The phone took a while to find signal, but eventually the message dispatched, and some time later came the reply: “Strap on four foot of 8lb Maxima, and a big Woolly Bugger”. Sound advice!
The previous time I was atop this long dam wall, throwing a big Woolly Bugger, I had had an interrupted afternoon, in which business cut into precious fishing time. Unusual business. I had to go and rescue Darling from a gaggle of snakes. At that stage I only knew her as Darling. That was the name and number The Boss had sent me as an electronic business card when I asked for the details of his foreman. I concluded of course that they are romantically involved. My inkling was supported when, having got Darling and her crew started on their task down in the kloof, and while setting up eagerly to fish Baboon dam, the second call came. It was The Boss. Darling was in distress down in the kloof. Could I send someone to go and rescue her please. Something about her being in tears, inconsolable and trapped by a team of serpents. Who could I send? It is wild baboon country, so remote and steep, no one would find her there, and besides, who else was around?

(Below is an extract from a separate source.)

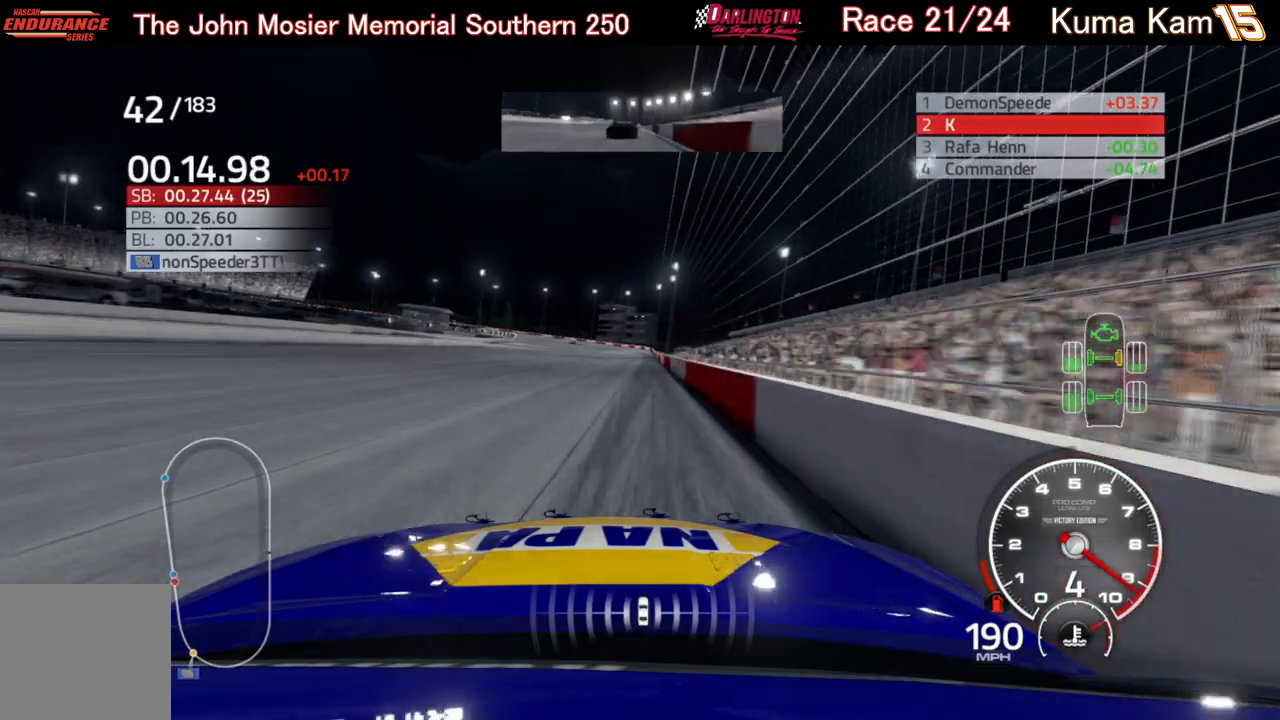
{"buttons": ["R2"], "left_stick": "center", "right_stick": "center", "events": [[67, "left_stick", "center"], [333, "left_stick", "right"], [467, "left_stick", "center"]]}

A mournful wind whistled across the veld. I cursed, and took the rod pieces apart and put them back in the cloth bag and tube. I had not even got as far as putting the real on. “There goes my fishing” I said through gritted teeth, to no one but the baboons.
It took me forever to find Darling. Notwithstanding the fact that we had cell comms, and I had a vantage point and a pair of binoculars. Second language, sobs, trees getting confused with rocks….all those usual communication impediments. By the time I had found her, chased away all the phantom winter snakes, and led her up out of the valley, I was tired, and the wind was stronger, and the sparkle had gone out of the day. It was not unlike what was before me now.
A band of still water, heavily riffled about 20 yards out where the berg wind, done with harassing the bankside grass tufts, now hit the water surface. Wind in my ears. Lips cracked. My paper-dry hands gripping the worn cork, but without expectancy. Trout away on business elsewhere.
In between there had been a very brief visit to West Hastings, where I witnessed a couple of small trout rise, and one or two lunkers porpoising seductively way out in the waves. Nothing else. There was that trip to the lake on the mountain, where I got a few fish. That was nice. Before that was a very slow day, with one giant fish, but nothing else all day long. That fish was special, if only for its size, but that was way back. “When was that?” I asked out loud in the wind. June maybe, I thought. We are on the other end of winter now, and I feel like I missed it. There was illness, a trip south (non-fishing), another bout of illness, work, and now winter is at it’s end. Where was I ?
I guess many years I feel this way about a river season, or an autumn, and that if I had to pick, “missing winter” wouldn’t be the worst fate. A friend called this morning to update me on his fishing. It turns out its been really slow everywhere.
After the hot berg wind, the evening arrived suddenly, and with accompanying stillness. My mental braying about winter evaporated as the first fish started to rise. Before long they were boiling everywhere. One or two jumped clear of the water in the sunset.
I was changing fly frantically, trying to match the invisible hatch. It was warm, and furious and infuriatingly fun, in a spitting, teeth grinding and laugh-out-loud kind of way. And it felt like spring. I stacked that lens on top of a report last week of three-pound browns spotted in the river by some farm workers. Add the paucity of fishing in weeks past, and you have yourself a bubbling casserole of youthful anticipation for 1st September.
“The coming griver seasgon is going to be gwild Dgarling”. A breiing Zulu….have you ever!